Ancora tramortita dalla lapidaria risposta, che sembrava confermare quanto affermato
dalla signora Clementina, la signora Elsa pensò bene di mutare atteggiamento e di
appropriarsi dell’onore di frequentare gente tanto in vista; corse pertanto dalla cognata,
nota pettegola del quartiere, a raccontare l’accaduto e, già che c’era, aggiunse alcuni
piccoli particolari di sua invenzione, del tipo che quel bravo ragazzo del Nicola, oltre ad
avere tutti dieci a scuola ed a segnare dieci goal a partita avrebbe fatto volontariato tutte le
settimane presso l’ospizio del capoluogo di provincia.

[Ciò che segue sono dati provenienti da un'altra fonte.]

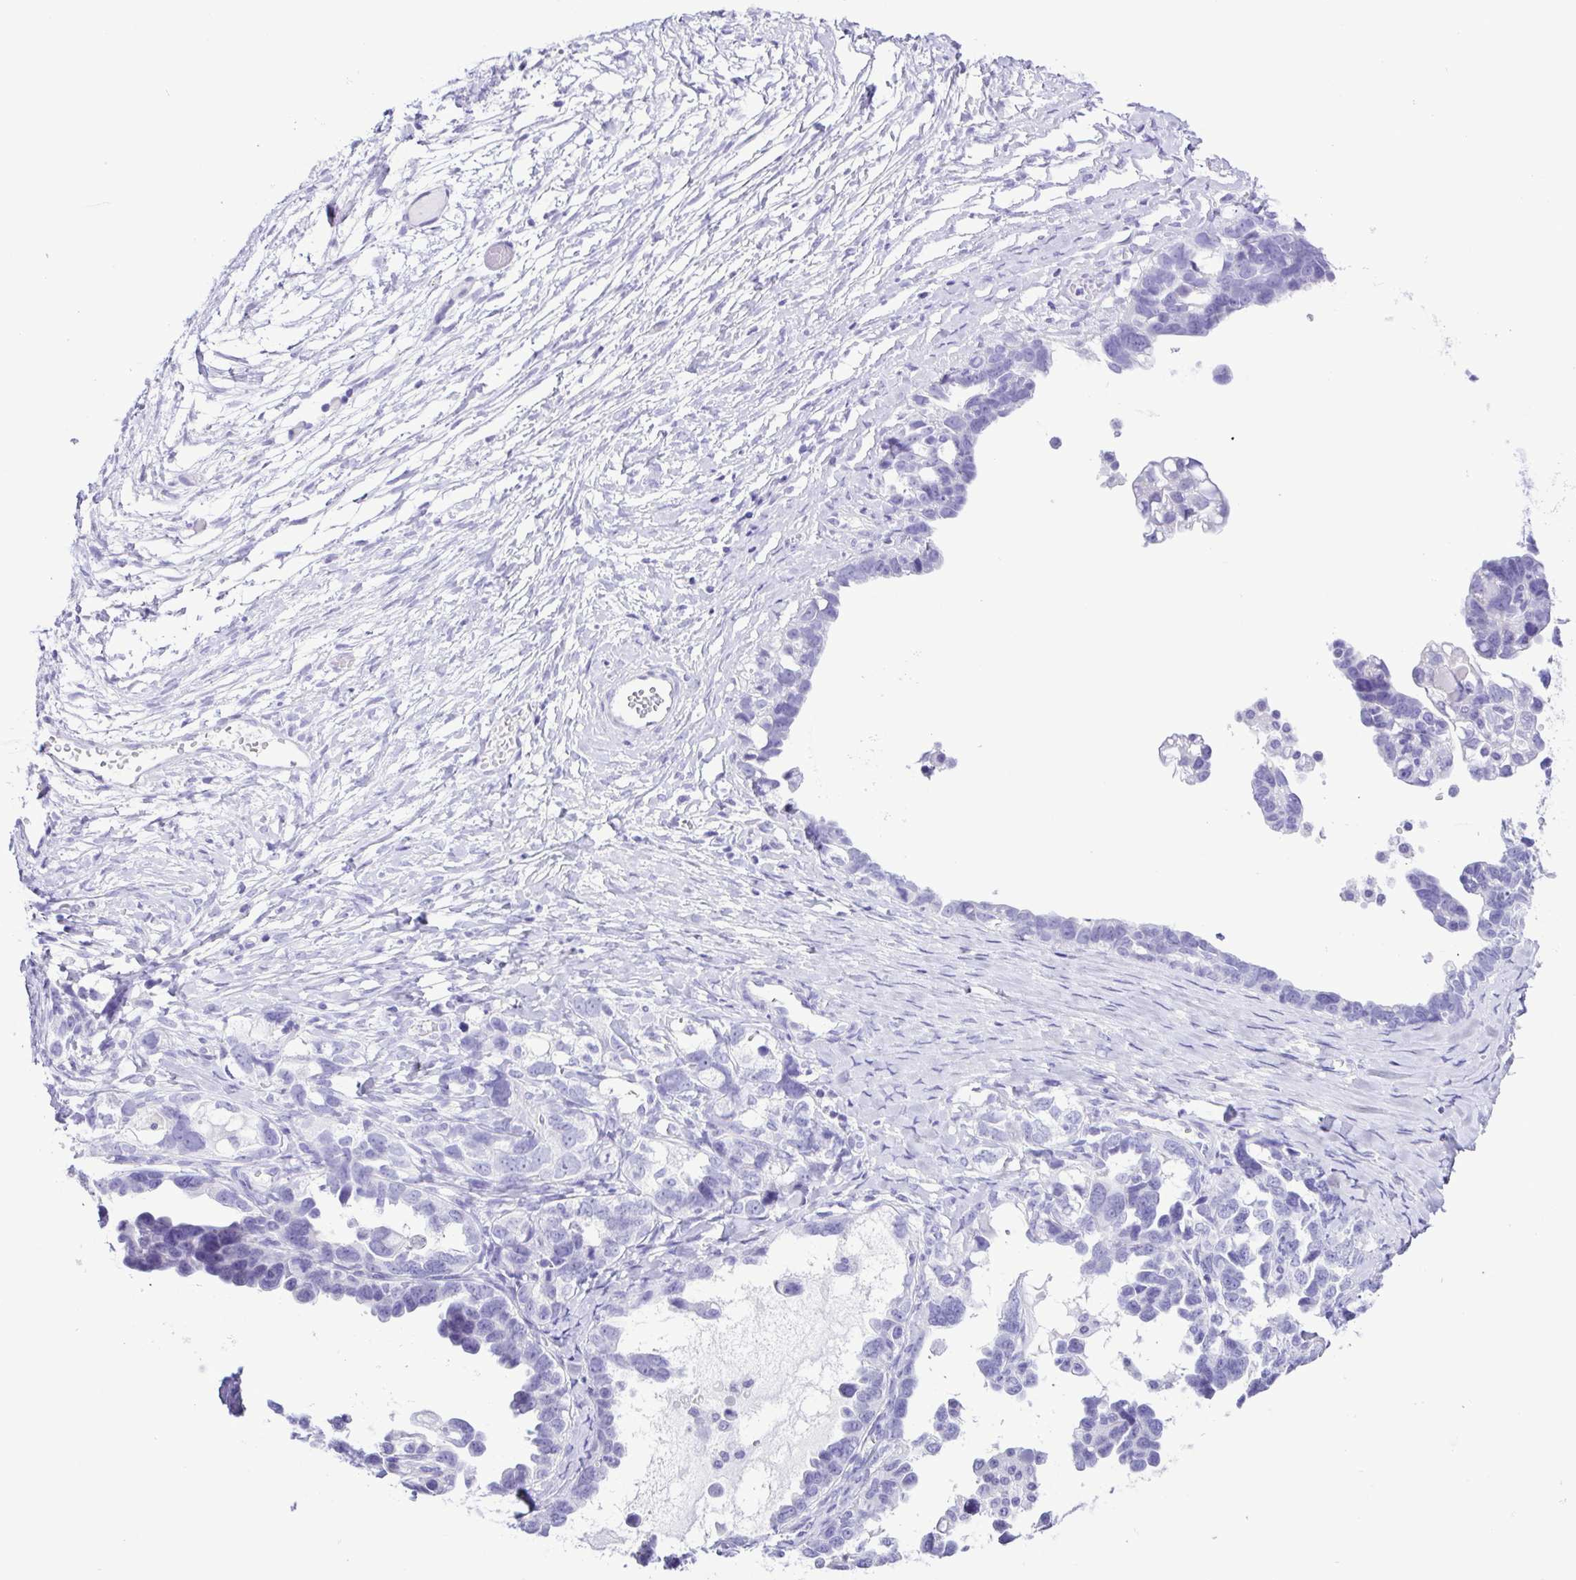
{"staining": {"intensity": "negative", "quantity": "none", "location": "none"}, "tissue": "ovarian cancer", "cell_type": "Tumor cells", "image_type": "cancer", "snomed": [{"axis": "morphology", "description": "Cystadenocarcinoma, serous, NOS"}, {"axis": "topography", "description": "Ovary"}], "caption": "Ovarian serous cystadenocarcinoma was stained to show a protein in brown. There is no significant expression in tumor cells.", "gene": "CASP14", "patient": {"sex": "female", "age": 69}}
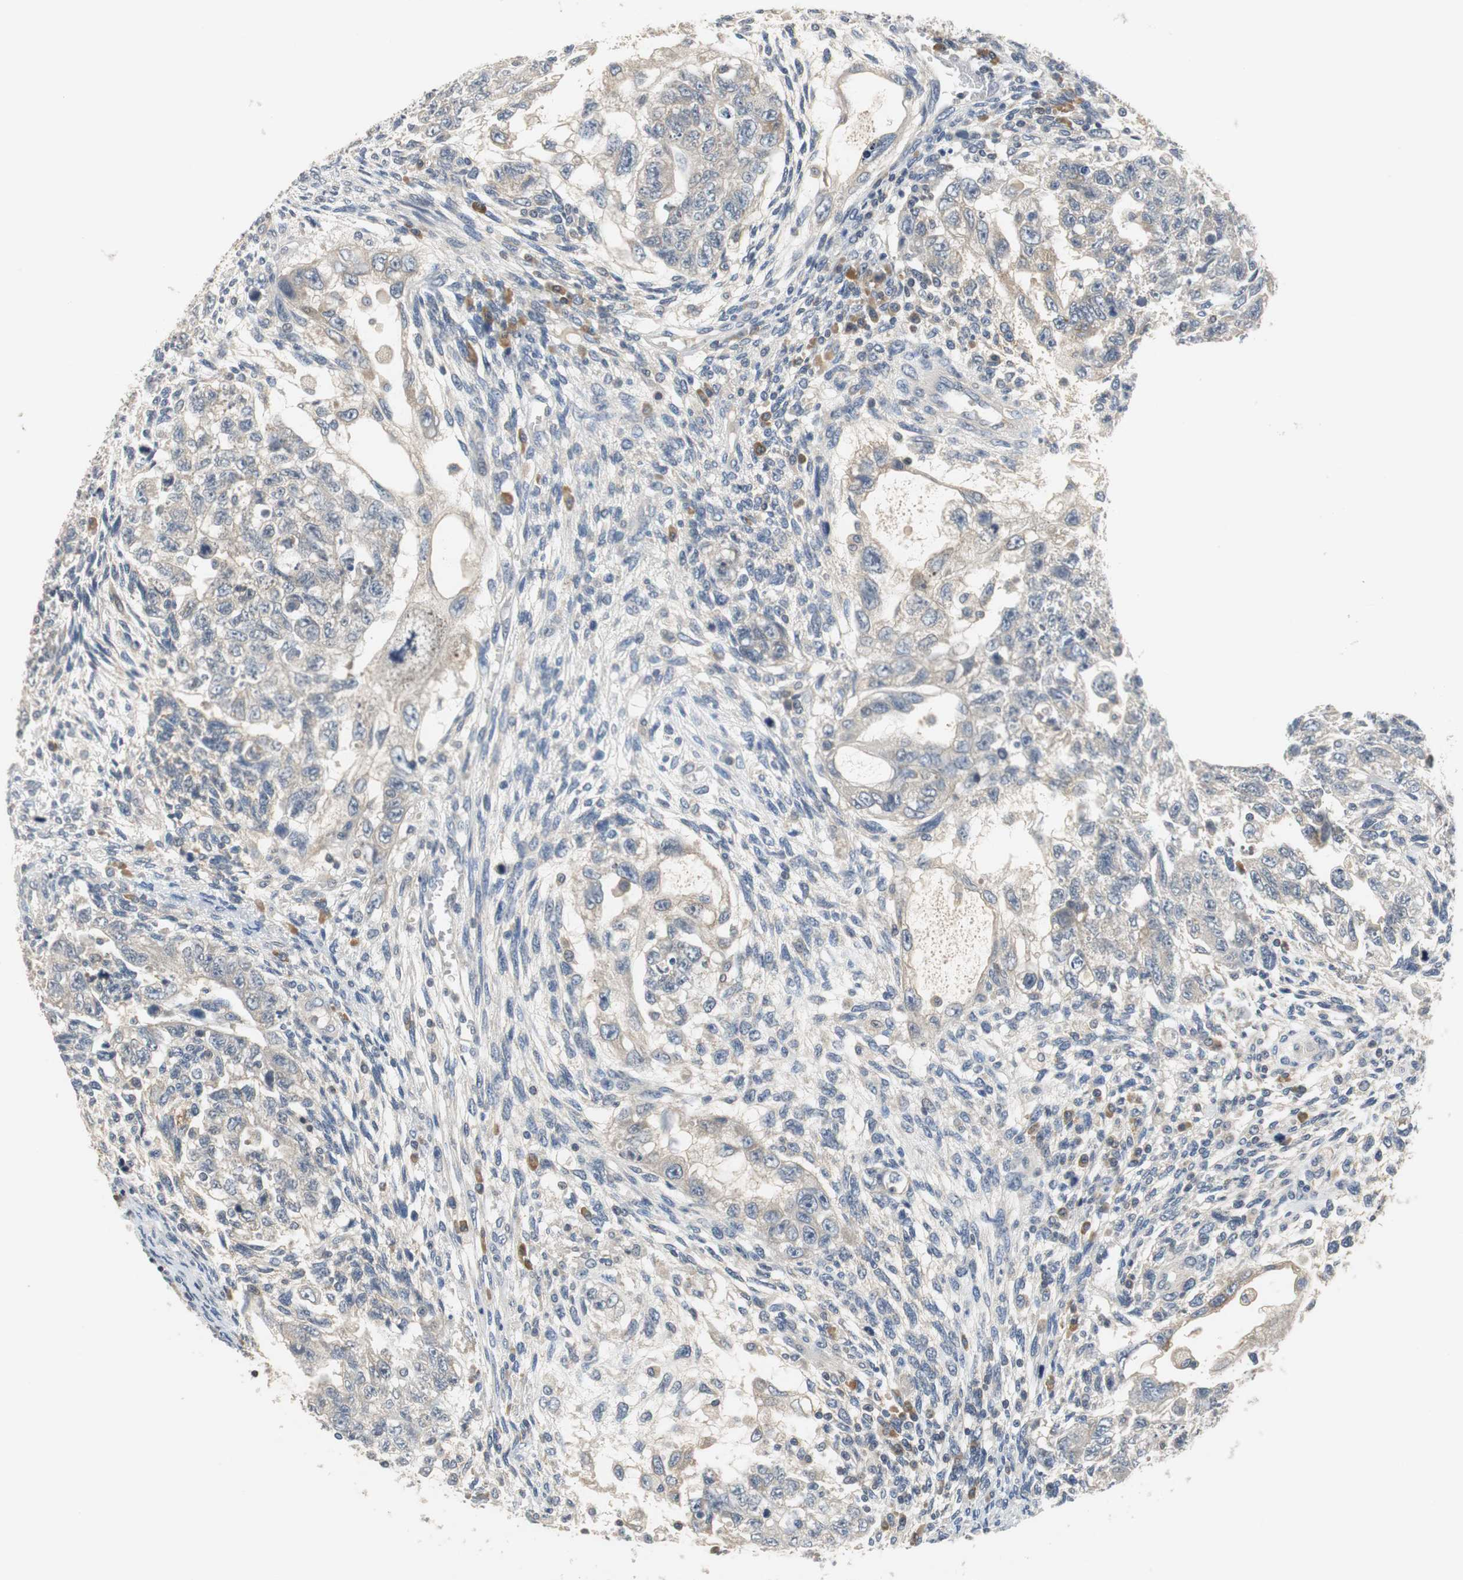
{"staining": {"intensity": "weak", "quantity": "25%-75%", "location": "cytoplasmic/membranous"}, "tissue": "testis cancer", "cell_type": "Tumor cells", "image_type": "cancer", "snomed": [{"axis": "morphology", "description": "Normal tissue, NOS"}, {"axis": "morphology", "description": "Carcinoma, Embryonal, NOS"}, {"axis": "topography", "description": "Testis"}], "caption": "Immunohistochemical staining of testis embryonal carcinoma reveals low levels of weak cytoplasmic/membranous expression in about 25%-75% of tumor cells.", "gene": "GLCCI1", "patient": {"sex": "male", "age": 36}}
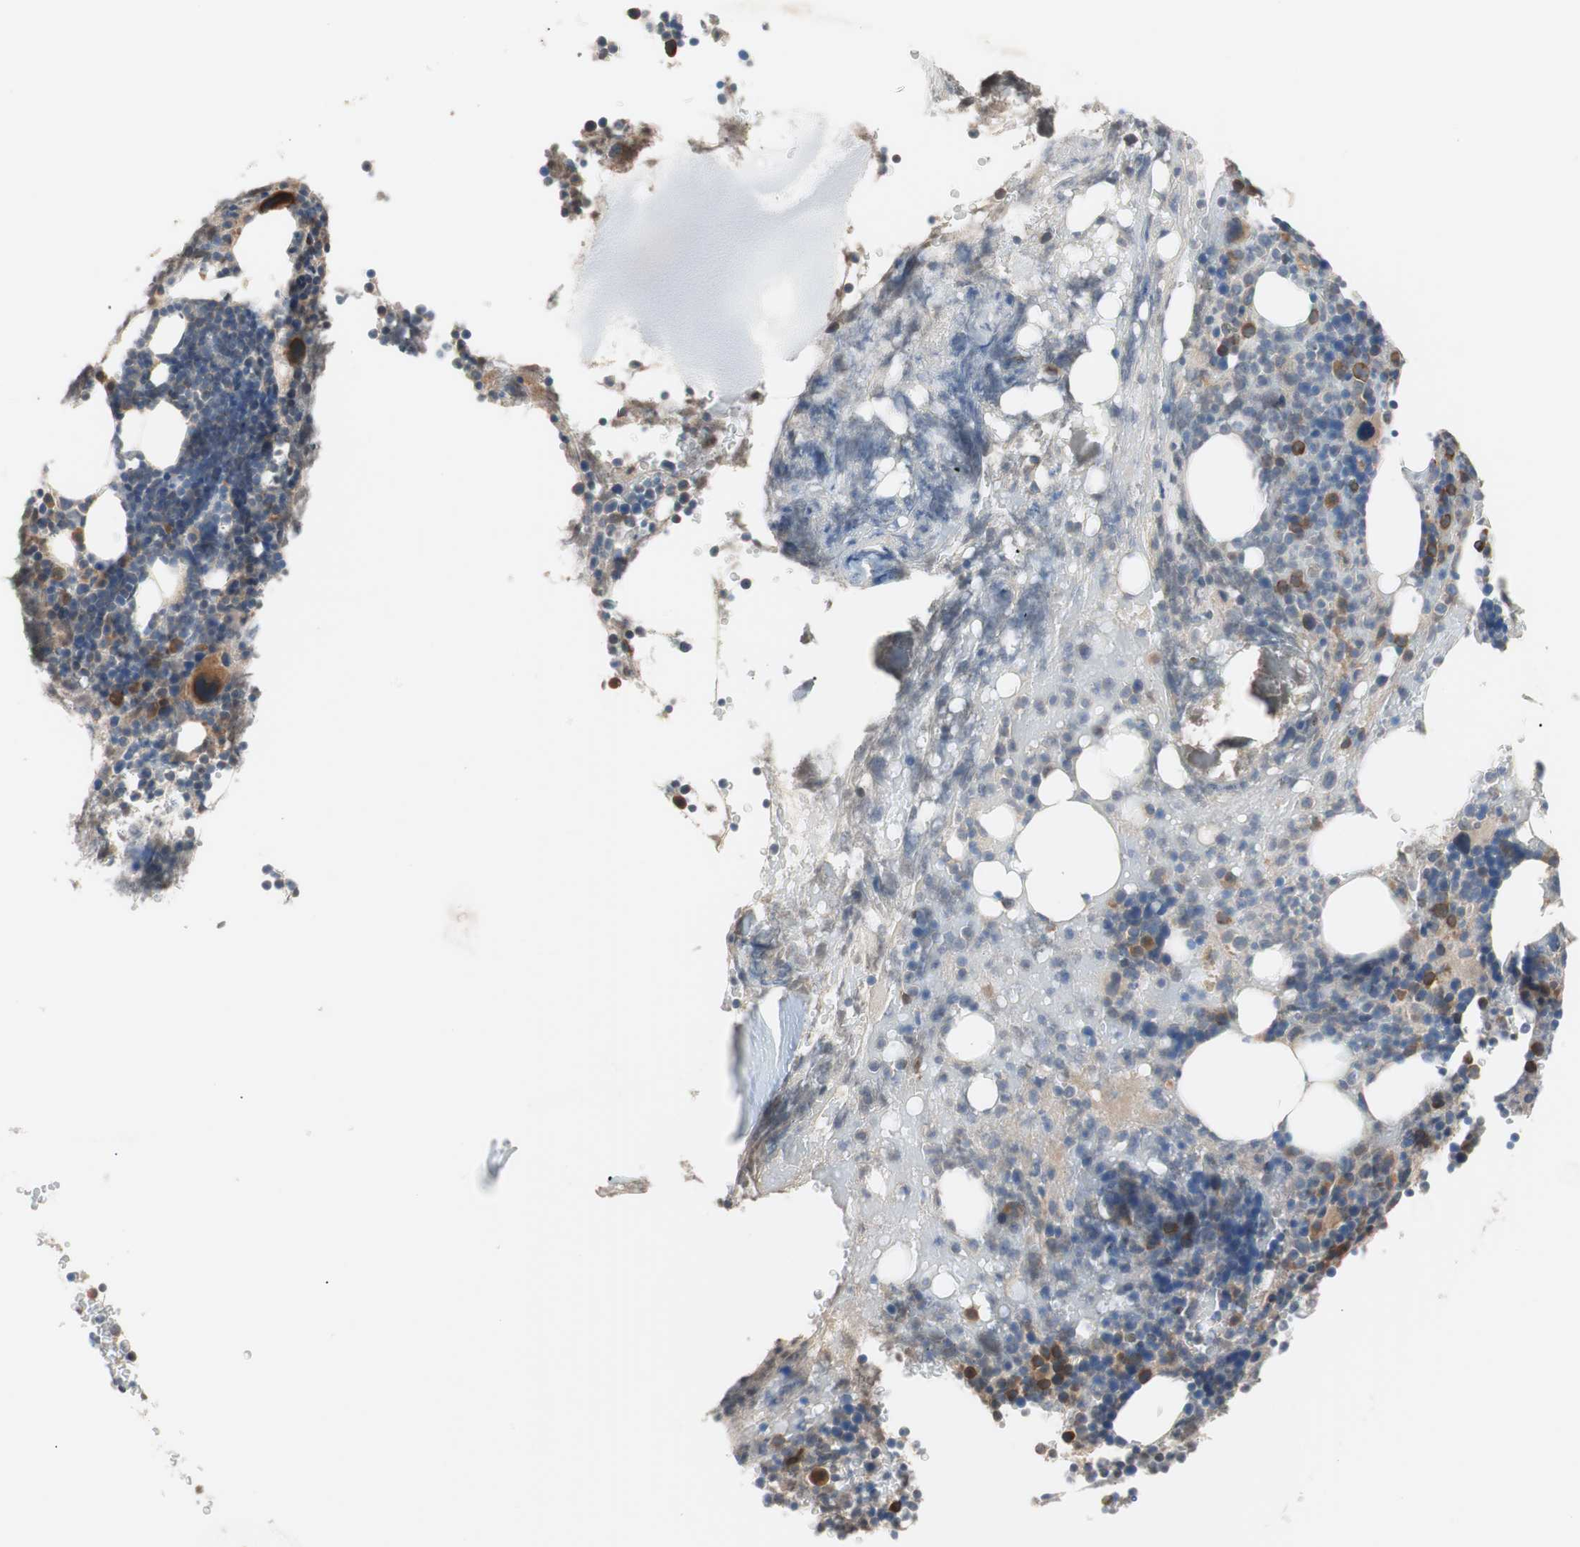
{"staining": {"intensity": "strong", "quantity": "<25%", "location": "cytoplasmic/membranous"}, "tissue": "bone marrow", "cell_type": "Hematopoietic cells", "image_type": "normal", "snomed": [{"axis": "morphology", "description": "Normal tissue, NOS"}, {"axis": "topography", "description": "Bone marrow"}], "caption": "A micrograph of human bone marrow stained for a protein shows strong cytoplasmic/membranous brown staining in hematopoietic cells. The protein is shown in brown color, while the nuclei are stained blue.", "gene": "FADS2", "patient": {"sex": "female", "age": 66}}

E poiché la cognata pettegola non
voleva essere da meno, chiamò tutte le persone presenti sulla sua rubrica per magnificare
quella perla di ragazzo che, oltre ad avere tutti dieci a scuola, essere il campione della
squadra di calcio locale, fare volontariato e beneficienza a piene mani, l’anno precedente,
in vacanza a Cesenatico, avrebbe anche salvato due bambini da annegamento sicuro. E
poiché tra le persone contattate dalla cognata pettegola vi era anche un assessore
comunale, il Sindaco, informato di tutto, ed incapace di capire come potesse essere
passato sinora inosservato, nella cittadina da lui modestamente amministrata, un simile
fulgido esempio di sana gioventù, decise seduta stante di dare il suo nome al nuovo
campo di calcio della città.
Alle ore 16.30 in punto Nicola Giusti, noto come “Dieci”, uscì dal portone della scuola e
guardò stranito un vicino di casa, di cui ignorava persino il nome, rivolgergli ampi sorrisi e
ammiccamenti. Si avviò verso casa continuando a notare conoscenti e sconosciuti che lo
salutavano con vigorse strette di mano e pacche sulle spalle; rimase infine del tutto
costernato di fronte alla richiesta del fornaio, da cui si era recato per comprare i soliti due
euro di pizza bianca, di rilasciargli un autografo. Quando poi, giunto a casa, vi trovò un
capannello di gente che lo acclamava gridando: “Dieci, dieci…” si grattò la testa, concluse
che durante la mattinata dovevano aver sganciato una bomba chimica dagli strani effetti
sulla città e sorrise pensando che la celebrità è una bella cosa.
Questa è la storia di Dieci, eroe della cittadina di S**, esempio da allora sempre ricordato
nelle ramanzine materne per mostrare ai figli quanto valgano le soddisfazioni che derivano
da un successo guadagnato con il sudore della fronte e con le virtù morali.